We will now use MarkDuplicates from the Picard tool kit to identify and remove duplicates in the sorted and indexed BAM file:

java -Xms2g -Xmx32g -jar /sw/apps/bioinfo/picard/1.92/milou/MarkDuplicates.jar INPUT=$SAMPLE.map.sorted.bam OUTPUT=$SAMPLE.map.markdup.bam \
METRICS_FILE=$SAMPLE.map.markdup.metrics AS=TRUE VALIDATION_STRINGENCY=LENIENT \
MAX_FILE_HANDLES_FOR_READ_ENDS_MAP=1000 REMOVE_DUPLICATES=TRUE

Picard’s documentation also exists! Two bioinformatics programs in a row with decent documentation! Take a moment to celebrate, then take a look at it.

Question: Why not just remove all identical pairs instead of mapping them and then removing them?

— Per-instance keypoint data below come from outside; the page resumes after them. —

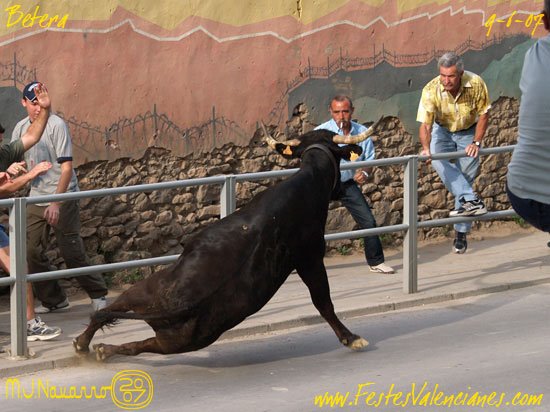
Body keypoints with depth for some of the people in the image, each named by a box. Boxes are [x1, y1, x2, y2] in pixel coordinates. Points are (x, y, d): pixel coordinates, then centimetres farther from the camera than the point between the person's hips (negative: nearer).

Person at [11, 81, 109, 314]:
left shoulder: (56, 125, -12)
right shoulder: (21, 129, 7)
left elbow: (66, 167, -16)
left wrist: (56, 202, -23)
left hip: (63, 199, -6)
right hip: (36, 198, 6)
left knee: (72, 251, -5)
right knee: (32, 251, 1)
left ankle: (97, 295, 10)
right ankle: (53, 299, 15)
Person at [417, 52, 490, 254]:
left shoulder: (476, 84, -27)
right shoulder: (431, 90, -29)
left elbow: (483, 114, -12)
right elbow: (425, 124, -30)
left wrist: (476, 142, -20)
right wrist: (426, 148, -48)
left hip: (468, 132, 0)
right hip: (443, 131, 0)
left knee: (466, 176, -2)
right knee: (438, 161, -31)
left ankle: (461, 233, 8)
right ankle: (470, 199, -38)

Question: What is the difference between samtools rmdup and Picard MarkDuplicates?

Calculating coverage

We have now mapped reads back to the assembly and have information on how much of the assembly that is covered by the reads in the sample. We are interested in the coverage of each of the genes annotated in the previous steps by the PROKKA pipeline. To extract this information from the BAM file we first need to define the regions to calculate coverage for. This we will do by creating a custom BED file defining the regions of interest (the PROKKA genes). Here we use an in-house bash script called prokkagff2bed.sh that searches for the gene regions in the PROKKA output and then prints them in a suitable format:

prokkagff2bed.sh ~/mg-workshop/results/functional_annotation/prokka/$SAMPLE/PROKKA_11242015.gff > $SAMPLE.map.bed

We then use bedtools to extract coverage information from the BAM file for the regions defined in the BED file we just created:

bedtools coverage -hist -abam $SAMPLE.map.markdup.bam -b $SAMPLE.map.bed > $SAMPLE.map.hist

*Note: When using bedtools 2.24.0 or later, the A and the B files are switched as follows:

bedtools coverage -hist -a $SAMPLE.map.bed -b $SAMPLE.map.markdup.bam > $SAMPLE.map.hist

Have a look at the output file with less again. The final four columns give you the histogram i.e. coverage, number of bases with that coverage, length of the contig/feature/gene, bases with that coverage expressed as a ratio of the length of the contig/feature/gene. For each gene, we calculate coverage as c_gene = sum(depth*fraction_at_depth).

This calculation is performed using the in-house script get_coverage_for_genes.py

get_coverage_for_genes.py -i <(echo $SAMPLE.map.hist) > $SAMPLE.coverage

We now have coverage values for all genes predicted and annotated by the PROKKA pipeline. Next, we will use the annotations and coverage values to summarize annotations for the sample and produce interactive plots.

Question: Coverage can also be calculated for each contig. Do you expect the coverage to differ for a contig and for the genes encoded on the contig? When might it be a good idea to calculate the latter?